When your dog is wet, you know you better move fast out of the splash zone before they start shaking themselves dry. It’s impressive how thoroughly they can shake their entire body (and how far they can fling those cast-off water droplets), and science has found dogs can shake 70% of the water from their fur in only four seconds. It’s a good skill to have when you don’t want to walk around soaking wet, but if dog owners pay attention, they’ll notice their dogs shake even when they’re not wet.
Like wagging their tail or pricking their ears, shaking off is an example of canine body language. Every time your dog shakes, they’re sending a specific message. The content of that message depends on the situation, and being able to correctly interpret your dog’s language will help you better understand your pet.
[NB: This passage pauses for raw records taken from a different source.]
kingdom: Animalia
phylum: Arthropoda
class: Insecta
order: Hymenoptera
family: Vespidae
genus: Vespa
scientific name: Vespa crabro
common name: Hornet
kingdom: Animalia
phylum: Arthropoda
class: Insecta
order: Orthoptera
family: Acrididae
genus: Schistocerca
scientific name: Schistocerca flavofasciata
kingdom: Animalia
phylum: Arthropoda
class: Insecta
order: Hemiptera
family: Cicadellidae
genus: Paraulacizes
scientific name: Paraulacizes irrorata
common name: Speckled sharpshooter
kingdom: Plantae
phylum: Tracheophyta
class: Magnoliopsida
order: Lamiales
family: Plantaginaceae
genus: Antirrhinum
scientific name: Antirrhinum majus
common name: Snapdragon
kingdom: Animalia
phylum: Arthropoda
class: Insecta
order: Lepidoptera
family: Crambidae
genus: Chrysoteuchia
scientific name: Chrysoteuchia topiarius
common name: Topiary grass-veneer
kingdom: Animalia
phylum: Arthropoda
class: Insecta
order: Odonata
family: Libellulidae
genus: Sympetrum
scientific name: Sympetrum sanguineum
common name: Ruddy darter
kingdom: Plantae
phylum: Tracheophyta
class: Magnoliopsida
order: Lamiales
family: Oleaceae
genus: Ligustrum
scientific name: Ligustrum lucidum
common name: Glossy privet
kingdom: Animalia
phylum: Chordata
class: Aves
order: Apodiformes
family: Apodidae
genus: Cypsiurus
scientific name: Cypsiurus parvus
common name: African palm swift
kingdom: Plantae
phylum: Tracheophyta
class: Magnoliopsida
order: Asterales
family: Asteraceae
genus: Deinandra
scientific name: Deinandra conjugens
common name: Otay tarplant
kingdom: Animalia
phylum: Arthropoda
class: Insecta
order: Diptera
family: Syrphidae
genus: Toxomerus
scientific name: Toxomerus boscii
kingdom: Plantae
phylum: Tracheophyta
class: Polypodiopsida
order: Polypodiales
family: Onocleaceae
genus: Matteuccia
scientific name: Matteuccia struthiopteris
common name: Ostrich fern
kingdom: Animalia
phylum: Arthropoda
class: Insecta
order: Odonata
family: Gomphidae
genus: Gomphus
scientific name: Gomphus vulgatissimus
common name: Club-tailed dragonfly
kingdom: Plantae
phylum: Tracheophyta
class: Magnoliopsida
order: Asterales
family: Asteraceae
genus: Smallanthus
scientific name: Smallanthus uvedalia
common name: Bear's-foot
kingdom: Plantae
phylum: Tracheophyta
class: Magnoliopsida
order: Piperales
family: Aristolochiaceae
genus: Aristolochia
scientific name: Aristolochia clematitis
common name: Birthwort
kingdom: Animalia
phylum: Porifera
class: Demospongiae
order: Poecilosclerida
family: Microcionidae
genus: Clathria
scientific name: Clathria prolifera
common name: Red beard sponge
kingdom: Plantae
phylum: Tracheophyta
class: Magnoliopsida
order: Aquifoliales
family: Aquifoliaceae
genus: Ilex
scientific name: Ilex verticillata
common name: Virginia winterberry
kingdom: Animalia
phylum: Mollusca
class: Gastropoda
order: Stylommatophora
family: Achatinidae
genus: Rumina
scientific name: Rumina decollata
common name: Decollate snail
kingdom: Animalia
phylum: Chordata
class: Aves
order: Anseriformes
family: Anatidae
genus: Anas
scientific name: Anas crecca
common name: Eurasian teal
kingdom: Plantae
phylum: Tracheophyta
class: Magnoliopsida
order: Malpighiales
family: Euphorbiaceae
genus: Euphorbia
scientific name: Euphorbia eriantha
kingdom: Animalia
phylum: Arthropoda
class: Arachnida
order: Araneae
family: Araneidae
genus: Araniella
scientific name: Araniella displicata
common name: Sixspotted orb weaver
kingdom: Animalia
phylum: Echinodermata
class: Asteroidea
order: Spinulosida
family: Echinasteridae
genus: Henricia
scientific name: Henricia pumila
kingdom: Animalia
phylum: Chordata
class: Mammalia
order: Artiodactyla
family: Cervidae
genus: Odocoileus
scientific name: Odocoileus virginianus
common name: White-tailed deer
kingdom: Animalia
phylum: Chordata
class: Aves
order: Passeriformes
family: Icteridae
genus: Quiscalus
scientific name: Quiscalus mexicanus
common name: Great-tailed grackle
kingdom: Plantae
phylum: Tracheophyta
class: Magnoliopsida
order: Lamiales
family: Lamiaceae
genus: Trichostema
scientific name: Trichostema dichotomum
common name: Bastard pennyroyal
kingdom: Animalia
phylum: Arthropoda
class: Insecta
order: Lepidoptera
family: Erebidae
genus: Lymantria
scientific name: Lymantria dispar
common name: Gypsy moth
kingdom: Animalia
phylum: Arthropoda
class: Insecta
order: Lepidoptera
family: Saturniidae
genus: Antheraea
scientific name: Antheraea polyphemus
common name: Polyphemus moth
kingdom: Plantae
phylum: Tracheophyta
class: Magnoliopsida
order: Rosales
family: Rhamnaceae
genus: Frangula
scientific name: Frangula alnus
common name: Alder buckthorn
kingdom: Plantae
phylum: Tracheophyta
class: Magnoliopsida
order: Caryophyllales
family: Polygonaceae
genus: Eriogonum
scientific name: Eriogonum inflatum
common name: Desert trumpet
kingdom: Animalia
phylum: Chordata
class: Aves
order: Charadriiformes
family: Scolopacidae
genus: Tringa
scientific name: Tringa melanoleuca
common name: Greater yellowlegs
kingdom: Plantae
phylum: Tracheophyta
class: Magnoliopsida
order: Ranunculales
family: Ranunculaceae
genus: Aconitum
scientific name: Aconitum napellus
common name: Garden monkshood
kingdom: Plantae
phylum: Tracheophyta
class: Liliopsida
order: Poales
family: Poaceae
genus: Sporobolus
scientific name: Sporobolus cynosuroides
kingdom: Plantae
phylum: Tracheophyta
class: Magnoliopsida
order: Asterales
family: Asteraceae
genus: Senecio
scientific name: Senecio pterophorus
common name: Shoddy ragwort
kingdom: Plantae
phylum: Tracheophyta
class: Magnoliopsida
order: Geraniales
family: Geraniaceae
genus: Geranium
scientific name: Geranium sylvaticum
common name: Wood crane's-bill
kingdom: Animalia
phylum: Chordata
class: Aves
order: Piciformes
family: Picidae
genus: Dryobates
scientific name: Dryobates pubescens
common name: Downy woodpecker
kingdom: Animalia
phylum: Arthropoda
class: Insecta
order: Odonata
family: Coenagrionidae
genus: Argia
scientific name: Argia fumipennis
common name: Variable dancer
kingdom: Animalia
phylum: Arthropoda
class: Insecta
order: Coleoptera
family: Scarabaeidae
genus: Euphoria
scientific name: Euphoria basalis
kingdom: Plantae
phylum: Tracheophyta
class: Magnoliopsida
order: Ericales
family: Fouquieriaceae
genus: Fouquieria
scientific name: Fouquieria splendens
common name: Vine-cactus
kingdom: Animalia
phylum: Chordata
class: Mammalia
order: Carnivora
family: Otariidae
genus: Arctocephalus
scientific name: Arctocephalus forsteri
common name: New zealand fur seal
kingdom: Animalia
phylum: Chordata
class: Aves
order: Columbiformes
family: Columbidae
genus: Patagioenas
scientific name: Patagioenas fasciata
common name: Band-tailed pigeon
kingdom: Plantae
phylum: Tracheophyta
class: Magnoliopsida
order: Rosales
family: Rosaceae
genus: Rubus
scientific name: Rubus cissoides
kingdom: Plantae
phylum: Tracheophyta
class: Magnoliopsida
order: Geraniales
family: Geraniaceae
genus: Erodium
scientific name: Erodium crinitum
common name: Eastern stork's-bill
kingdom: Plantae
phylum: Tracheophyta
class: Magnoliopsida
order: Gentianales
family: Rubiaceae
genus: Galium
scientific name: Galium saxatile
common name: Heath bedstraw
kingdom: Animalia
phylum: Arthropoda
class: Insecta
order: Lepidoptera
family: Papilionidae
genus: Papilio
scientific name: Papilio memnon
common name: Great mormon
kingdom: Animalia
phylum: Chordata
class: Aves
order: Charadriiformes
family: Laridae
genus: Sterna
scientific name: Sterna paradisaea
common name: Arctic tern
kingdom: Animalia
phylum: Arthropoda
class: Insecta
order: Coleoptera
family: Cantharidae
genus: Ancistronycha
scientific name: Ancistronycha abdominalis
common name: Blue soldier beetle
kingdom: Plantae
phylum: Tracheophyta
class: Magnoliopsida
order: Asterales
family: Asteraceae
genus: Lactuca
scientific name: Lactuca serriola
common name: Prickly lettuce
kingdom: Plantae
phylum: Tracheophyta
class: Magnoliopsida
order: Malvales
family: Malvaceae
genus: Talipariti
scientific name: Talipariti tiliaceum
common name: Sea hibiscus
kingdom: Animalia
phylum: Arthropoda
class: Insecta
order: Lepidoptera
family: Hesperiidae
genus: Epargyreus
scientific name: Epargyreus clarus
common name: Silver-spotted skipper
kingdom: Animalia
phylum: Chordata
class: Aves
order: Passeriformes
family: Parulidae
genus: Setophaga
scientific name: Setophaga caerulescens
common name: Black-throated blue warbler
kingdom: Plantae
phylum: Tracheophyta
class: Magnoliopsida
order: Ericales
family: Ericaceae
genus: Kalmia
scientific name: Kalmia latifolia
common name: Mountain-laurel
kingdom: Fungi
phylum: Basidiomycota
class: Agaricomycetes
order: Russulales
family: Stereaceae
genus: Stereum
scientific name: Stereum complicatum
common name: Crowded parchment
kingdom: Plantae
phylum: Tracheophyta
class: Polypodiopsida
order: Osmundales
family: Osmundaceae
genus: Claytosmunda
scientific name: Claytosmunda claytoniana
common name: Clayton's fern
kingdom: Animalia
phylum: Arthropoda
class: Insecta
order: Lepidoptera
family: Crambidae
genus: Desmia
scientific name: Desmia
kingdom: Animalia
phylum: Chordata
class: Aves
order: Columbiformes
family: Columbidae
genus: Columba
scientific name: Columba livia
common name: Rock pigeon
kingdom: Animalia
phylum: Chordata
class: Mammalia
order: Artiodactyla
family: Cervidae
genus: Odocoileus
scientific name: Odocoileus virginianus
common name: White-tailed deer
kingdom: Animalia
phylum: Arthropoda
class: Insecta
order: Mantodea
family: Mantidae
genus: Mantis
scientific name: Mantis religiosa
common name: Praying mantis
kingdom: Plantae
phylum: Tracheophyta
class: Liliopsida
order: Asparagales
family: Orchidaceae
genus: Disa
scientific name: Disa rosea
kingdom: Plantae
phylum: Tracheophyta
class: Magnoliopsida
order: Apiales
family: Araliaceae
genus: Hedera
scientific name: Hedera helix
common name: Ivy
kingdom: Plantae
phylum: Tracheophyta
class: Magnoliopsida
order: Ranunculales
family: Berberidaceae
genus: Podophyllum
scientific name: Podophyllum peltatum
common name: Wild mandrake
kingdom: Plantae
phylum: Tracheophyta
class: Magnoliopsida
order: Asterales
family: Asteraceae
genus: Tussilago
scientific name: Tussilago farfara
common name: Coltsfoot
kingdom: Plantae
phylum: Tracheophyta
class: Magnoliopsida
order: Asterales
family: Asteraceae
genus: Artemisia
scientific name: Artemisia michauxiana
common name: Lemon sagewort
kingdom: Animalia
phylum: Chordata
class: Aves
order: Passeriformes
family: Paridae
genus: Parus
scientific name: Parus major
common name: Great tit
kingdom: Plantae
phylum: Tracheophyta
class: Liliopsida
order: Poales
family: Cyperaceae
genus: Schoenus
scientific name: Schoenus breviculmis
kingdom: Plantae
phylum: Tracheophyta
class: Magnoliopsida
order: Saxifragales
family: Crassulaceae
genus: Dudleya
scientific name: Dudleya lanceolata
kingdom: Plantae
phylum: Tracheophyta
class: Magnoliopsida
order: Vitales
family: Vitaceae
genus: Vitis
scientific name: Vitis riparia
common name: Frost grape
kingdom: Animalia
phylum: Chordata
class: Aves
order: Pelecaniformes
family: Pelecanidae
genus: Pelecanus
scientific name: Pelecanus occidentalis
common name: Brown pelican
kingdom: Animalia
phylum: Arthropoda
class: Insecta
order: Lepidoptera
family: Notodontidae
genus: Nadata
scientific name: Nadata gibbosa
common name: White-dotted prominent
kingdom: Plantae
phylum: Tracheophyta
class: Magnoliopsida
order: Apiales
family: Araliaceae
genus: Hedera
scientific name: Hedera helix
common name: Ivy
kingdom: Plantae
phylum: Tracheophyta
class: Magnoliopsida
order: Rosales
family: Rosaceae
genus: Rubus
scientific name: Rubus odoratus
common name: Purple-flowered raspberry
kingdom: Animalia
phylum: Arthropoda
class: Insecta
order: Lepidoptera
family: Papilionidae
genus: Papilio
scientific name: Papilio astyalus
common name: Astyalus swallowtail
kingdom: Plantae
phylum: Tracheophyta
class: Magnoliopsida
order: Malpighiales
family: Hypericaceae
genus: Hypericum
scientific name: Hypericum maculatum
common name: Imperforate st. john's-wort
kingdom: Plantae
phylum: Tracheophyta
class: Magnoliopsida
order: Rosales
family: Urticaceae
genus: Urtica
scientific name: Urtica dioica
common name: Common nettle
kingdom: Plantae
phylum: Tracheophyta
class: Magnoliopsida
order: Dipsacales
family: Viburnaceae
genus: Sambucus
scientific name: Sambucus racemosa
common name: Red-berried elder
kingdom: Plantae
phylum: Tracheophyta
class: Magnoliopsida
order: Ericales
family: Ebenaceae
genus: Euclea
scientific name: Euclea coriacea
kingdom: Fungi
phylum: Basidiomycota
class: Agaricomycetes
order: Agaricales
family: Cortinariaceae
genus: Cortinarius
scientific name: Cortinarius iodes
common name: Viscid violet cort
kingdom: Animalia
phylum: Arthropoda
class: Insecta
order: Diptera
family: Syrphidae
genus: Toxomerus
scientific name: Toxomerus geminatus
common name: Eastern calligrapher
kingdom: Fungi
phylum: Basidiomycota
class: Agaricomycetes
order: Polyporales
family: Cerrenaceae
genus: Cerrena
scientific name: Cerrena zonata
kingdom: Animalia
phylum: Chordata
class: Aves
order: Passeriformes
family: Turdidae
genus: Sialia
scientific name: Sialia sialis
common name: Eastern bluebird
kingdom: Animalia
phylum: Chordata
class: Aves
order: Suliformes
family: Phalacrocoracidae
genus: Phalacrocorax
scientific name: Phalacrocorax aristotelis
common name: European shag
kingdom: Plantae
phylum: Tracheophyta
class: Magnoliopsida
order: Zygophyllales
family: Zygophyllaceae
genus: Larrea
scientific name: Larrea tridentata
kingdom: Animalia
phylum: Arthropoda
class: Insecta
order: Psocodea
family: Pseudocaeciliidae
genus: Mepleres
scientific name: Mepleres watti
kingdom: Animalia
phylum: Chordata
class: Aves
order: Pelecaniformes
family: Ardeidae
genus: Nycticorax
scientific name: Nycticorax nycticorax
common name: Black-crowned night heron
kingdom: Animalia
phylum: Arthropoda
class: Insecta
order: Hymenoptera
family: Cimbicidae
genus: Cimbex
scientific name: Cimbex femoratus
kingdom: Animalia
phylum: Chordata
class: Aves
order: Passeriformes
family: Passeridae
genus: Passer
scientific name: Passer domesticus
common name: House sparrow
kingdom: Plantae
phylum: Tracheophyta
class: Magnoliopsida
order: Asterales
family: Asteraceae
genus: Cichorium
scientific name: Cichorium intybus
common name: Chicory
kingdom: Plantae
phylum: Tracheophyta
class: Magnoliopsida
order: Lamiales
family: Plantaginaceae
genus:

Here are a few of the most common types of shake offs and what they mean.
After an intense experience…
Dogs take Taylor Swift’s advice to “shake it off” literally. The pop star sings about letting go of the past to make the most of the present, and that’s exactly what dogs do when they shake their bodies. Think of your dog’s shaking as them saying, “Phew! Time to move on from that craziness!”
Sometimes the situation is the bad kind of intense—like surviving a trip to the vet or getting into a disagreement with another dog—but intensity can also mean excitement. Dogs shake off after particularly active play sessions and after greeting their owners at the door. Shaking all over allows them to reset their minds and emotions. Prior to shaking, your dog was on high alert. But shaking is a transition into a calmer, more controlled state of mind. It’s like telling a baseball player who just botched a play to “shake it off” so they can keep playing the game. Getting control of emotions is as important for dogs as it is athletes.
Dog Training Nation recognizes shaking off as being a great way for dogs to deal with stress. They could have chosen a different response, like lashing out or shutting down, but shaking off gets the job done without negative consequences. Dog trainers recommend offering your dog a reward every time they shake off a stressful experience. You can encourage appropriate stress management by tossing them a treat or a toy and saying something like, “Way to shake it off, Buddy!”
After dealing with an annoyance…
Every dog has a different list of things that are potentially irritating. For impatient dogs, the most annoying thing is when their owner stops during a walk to talk to a neighbor. They try tugging on the leash to get things moving again, and once they’re allowed to continue walking, a quick shake punctuates that transition. It’s like how a student might shake their head after finishing a tough test. The negative experience is over, and now it’s time to move on.
Having their nails trimmed, being hugged by an overly affectionate toddler, and being pulled away from a pleasantly smelly spot on the sidewalk are all experiences dogs learn to tolerate—but that doesn’t mean they’re happy about them. Training and socialization teach dogs how to cope with those inconveniences without losing control, and we as humans sometimes underestimate that effort. A shake off can be a dog’s way of processing past frustration so they can move on.
After feeling physical discomfort…
When you survive a long flight wedged in the middle seat, one of the first things you do when you’re finally free is stand up and stretch your legs. You might even twist and squirm the rest of your body to get rid of those lingering feelings of discomfort. Dogs do the same thing. They get sore and stiff like the rest of us, and being cooped up in the car, a crate, or falling asleep in an awkward position (which all dogs seem to love to do) can leave them feeling less than content. Shaking off is the first step in getting more comfortable.
Sometimes getting comfortable is as easy as moving to the couch, but not all problems are easily solved. Sometimes your dog’s discomfort is due to something like dry skin or allergies. They can’t ask someone with thumbs to stracth the spot between their shoulder blades, and shaking gives them momentary relief. PetMD advises pet owners,
“Has your dog been having skin issues? Are his ears bothering him, or has he been favoring one more than the other? If not emotionally uncomfortable, being physically uncomfortable could be a reason why a dog may shake his fur.”
After waking up…
Dogs today sleep on orthopedic dog beds and cuddle with plush blankets, but even your pampered pup has instincts from a long line of wild dogs that slept on the forest floor. Your dog’s ancestors faced threats both big and small, and they adopted behaviors that helped them survive. One of those survival behaviors was shaking off after waking up. Sleeping on the ground meant being vulnerable to biting bugs and other creepy crawlies. Shaking off was a good way of getting rid of those pests. Shaking also helped keep their fur clean of dirt and itchy things like dead leaves and sticks. Your dog rarely has that problem, but their brains are wired with natural instincts that they can’t help but follow.
Dogs Deciphered also points out dogs like to shake when they wake up to stimulate their body and get ready for the day. It gets their blood pumping after a long time asleep and helps wake up their mind. It might not be as good as your morning cup of coffee, but it’s a start.
The next time you catch your dog shaking off, think about what they’re trying to tell you. Are they stressed or uncomfortable? Did they just wake up from a nap? Knowing the reason behind the behavior will help you better bond with your dog.